Count the lines in the items below that contain the string "shown". Case counts, so give only the number.

==*==

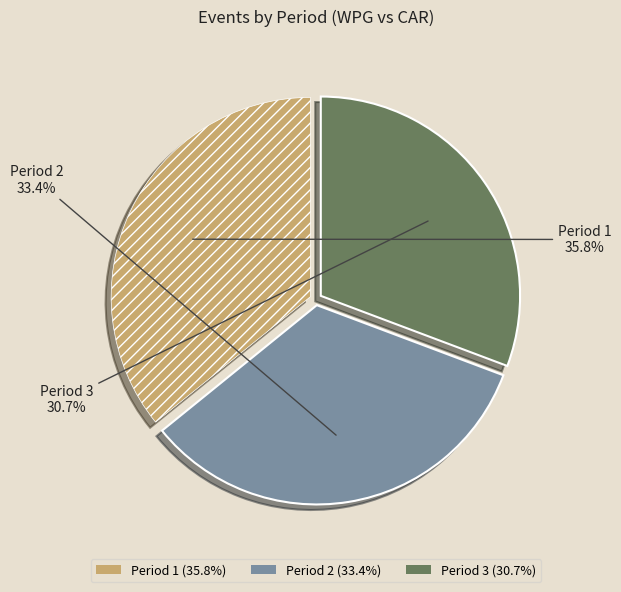

True or false: Period 2 accounts for 23% of the total.

False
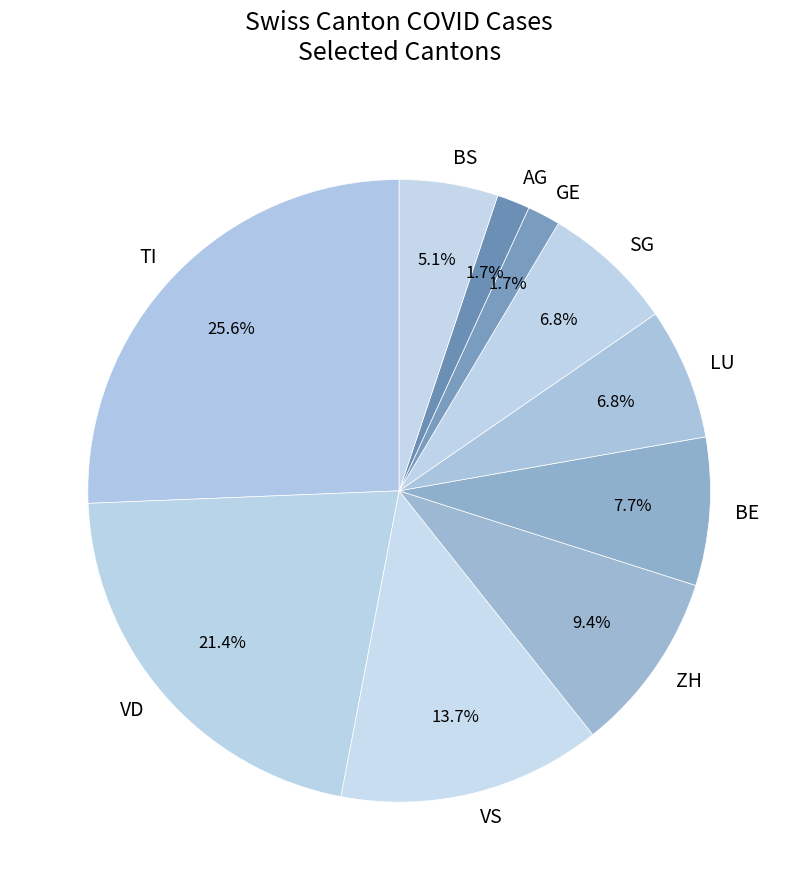

To the nearest percent, what is the average slice percentage?

10%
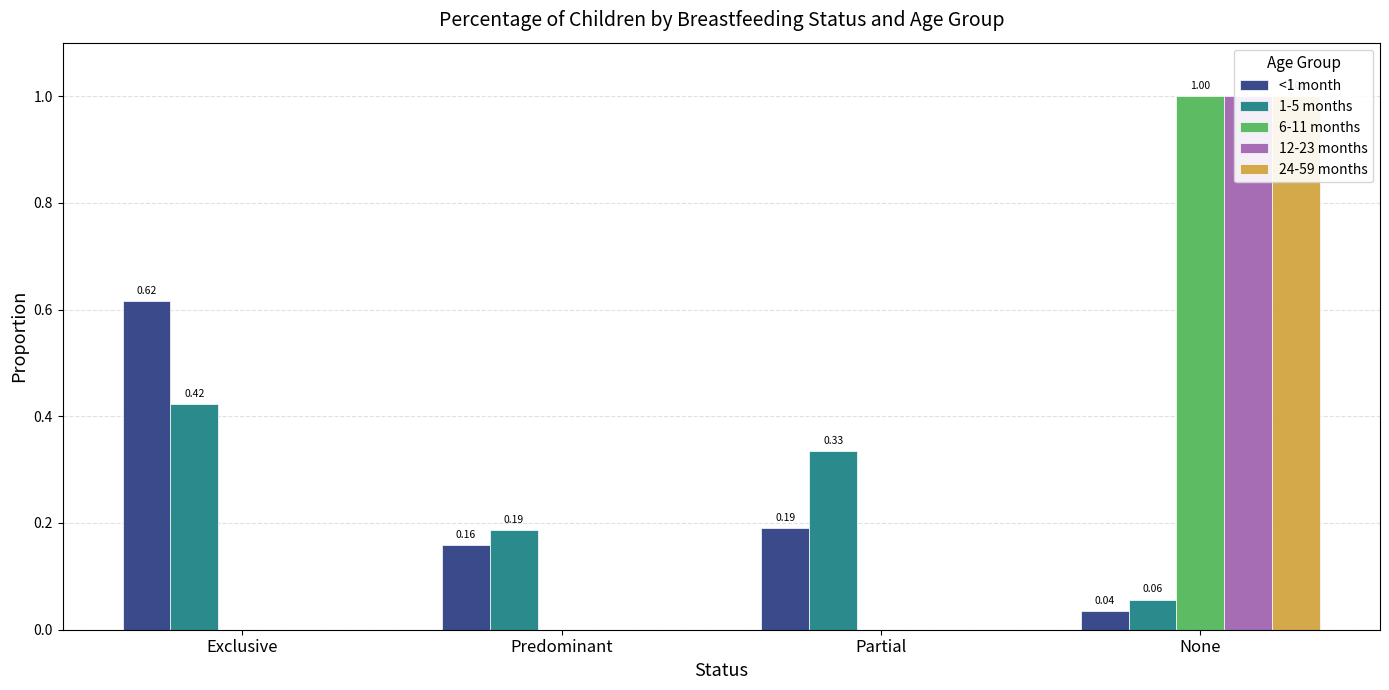

Which series has the largest range (max minus min)?

6-11 months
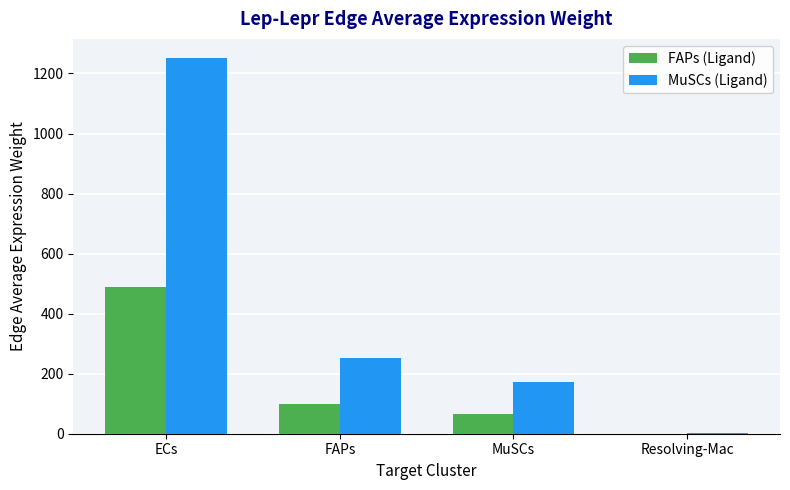

At which category does the chart reach its peak across all series?

ECs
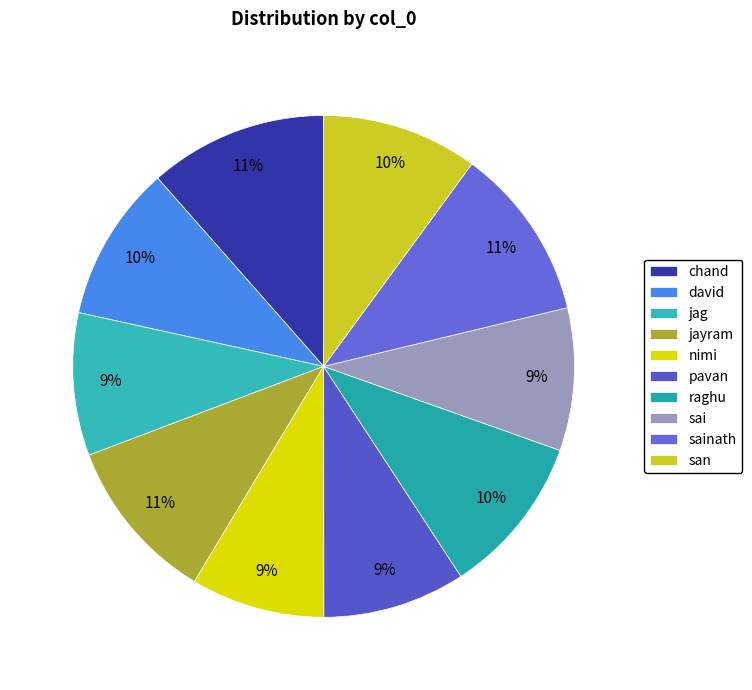

Which category has the smallest portion of the pie?

nimi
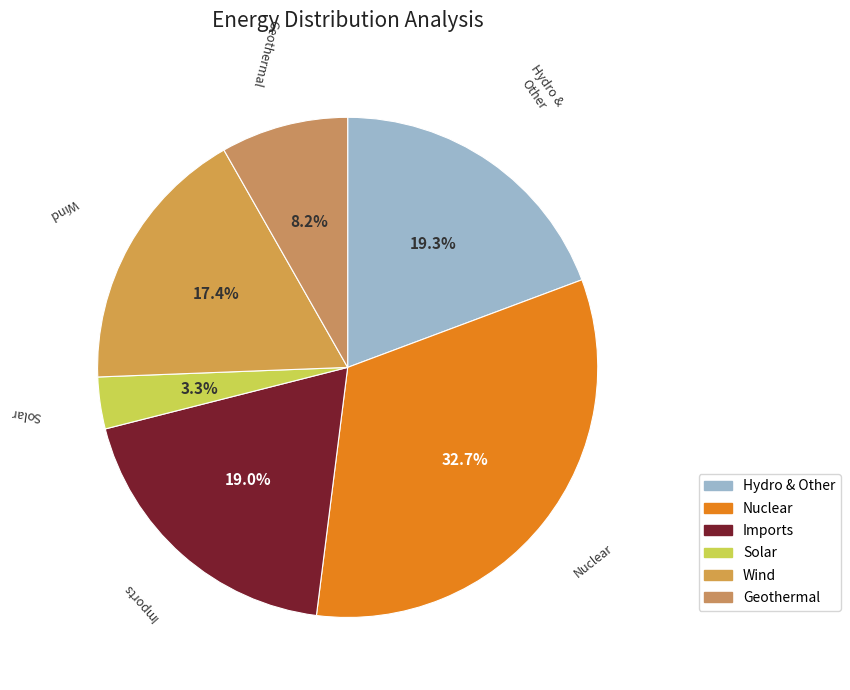

What percentage do Hydro & Other and Wind together represent?

36.7%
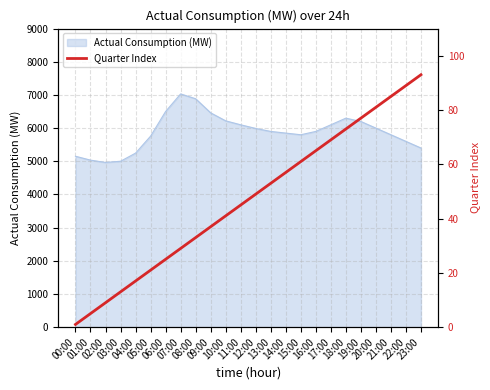

How many lines are shown in the chart?

1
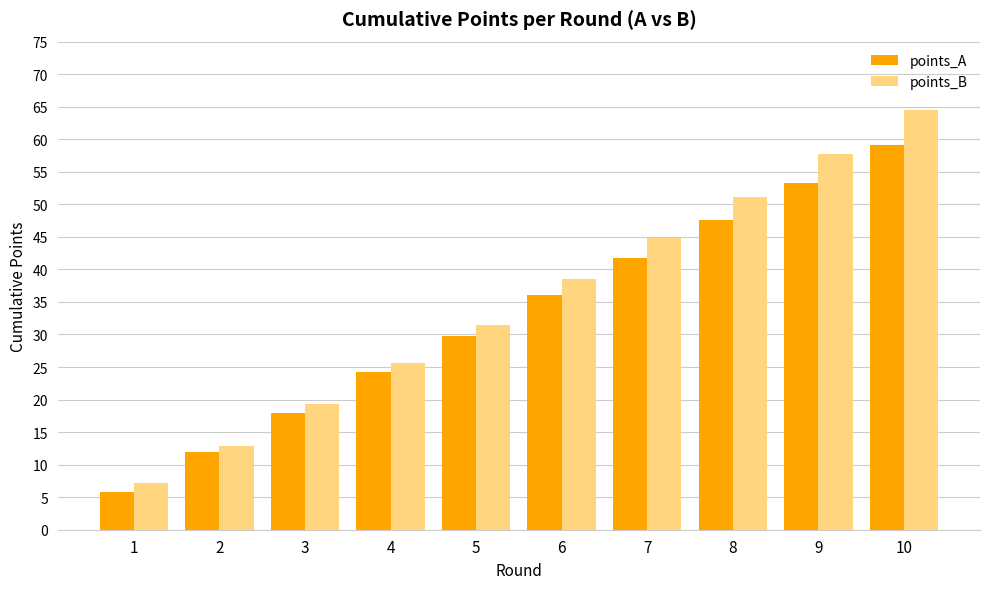

What is the minimum value shown in the chart?

5.8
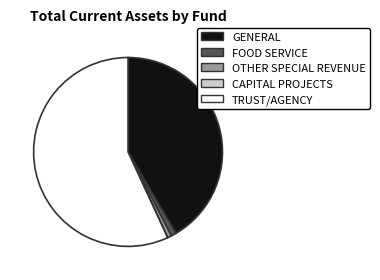

Which slice is the largest?

TRUST/AGENCY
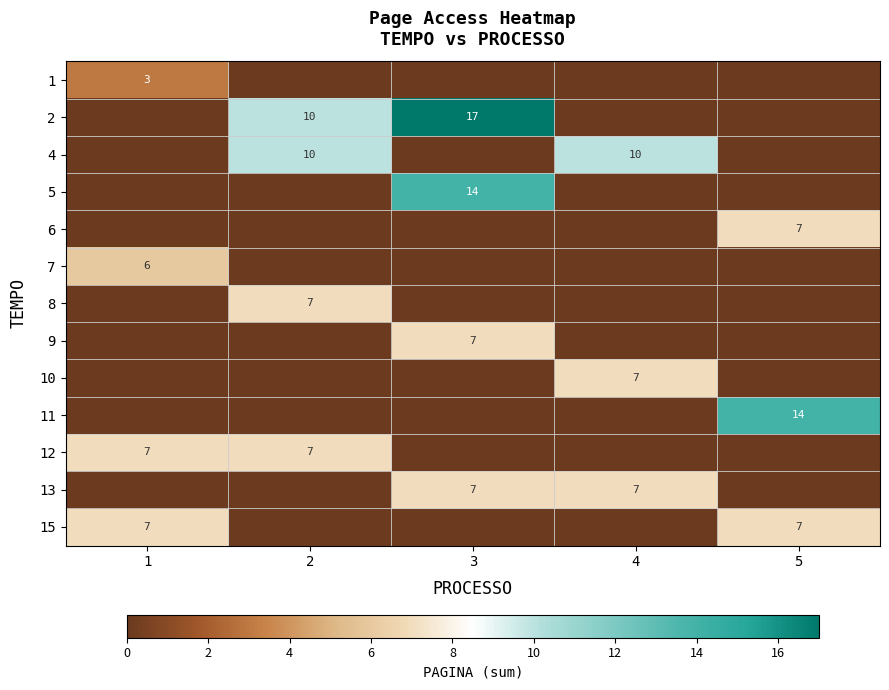

Is it true that 2 equals 17 at 3?

True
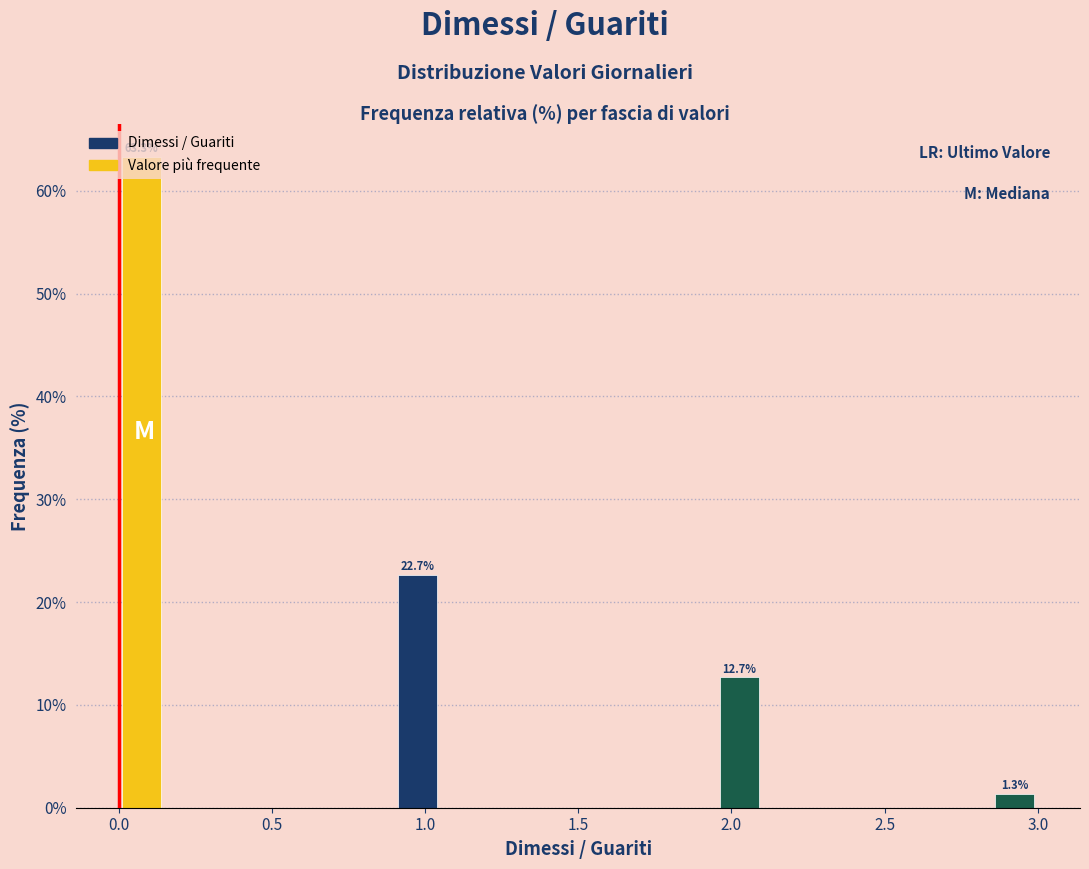

Around what value on the x-axis is the tallest bar? Give the approximate position of its centre, as read against the axis.

0.10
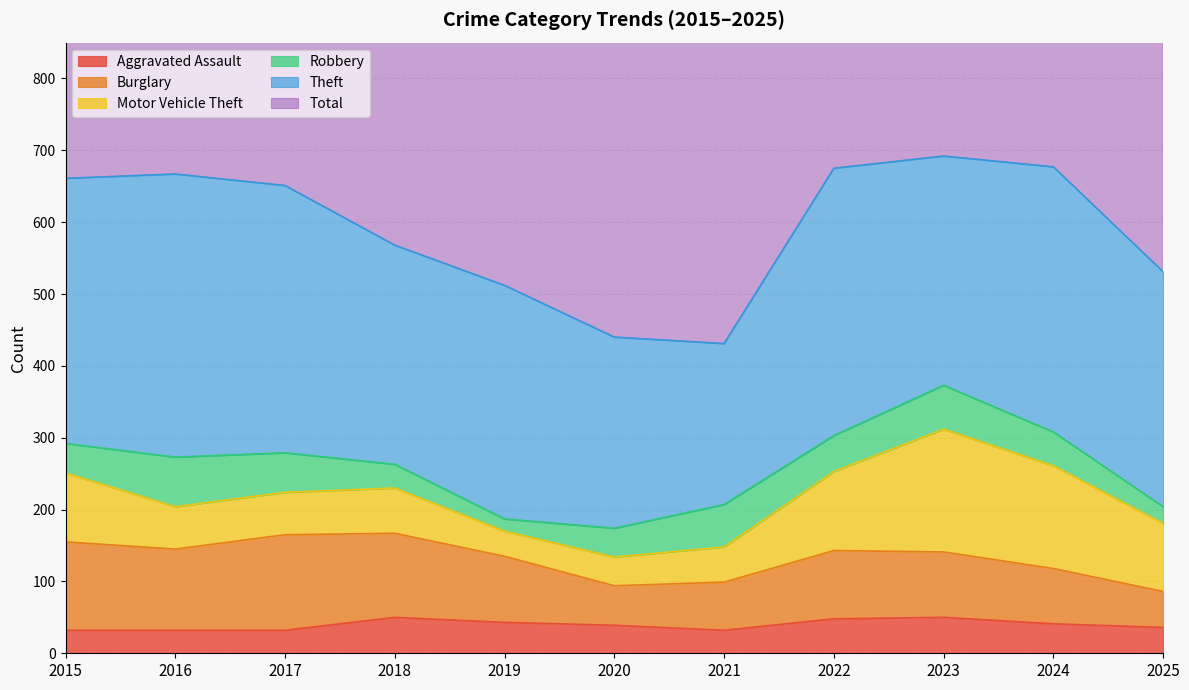

What is the difference between the Motor Vehicle Theft values at 2023 and 2017?

112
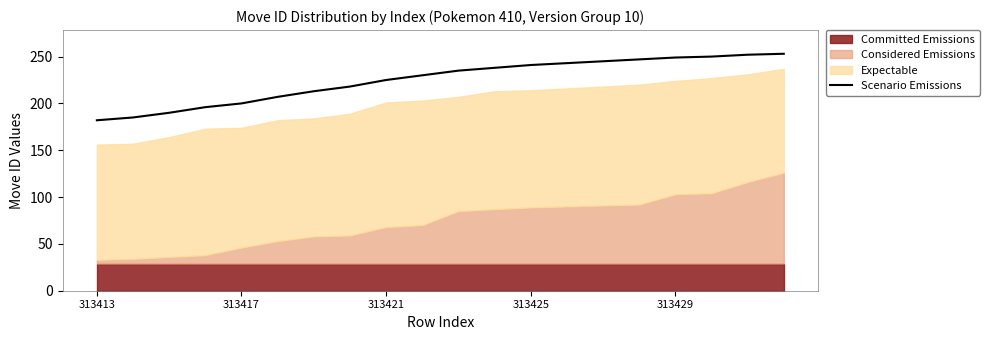

Reading left to right, list all the values displayed in this chart.

182	185	190	196	200	207	213	218	225	230	235	238	241	243	245	247	249	250	252	253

==*==

- [Solution for this problem]: 2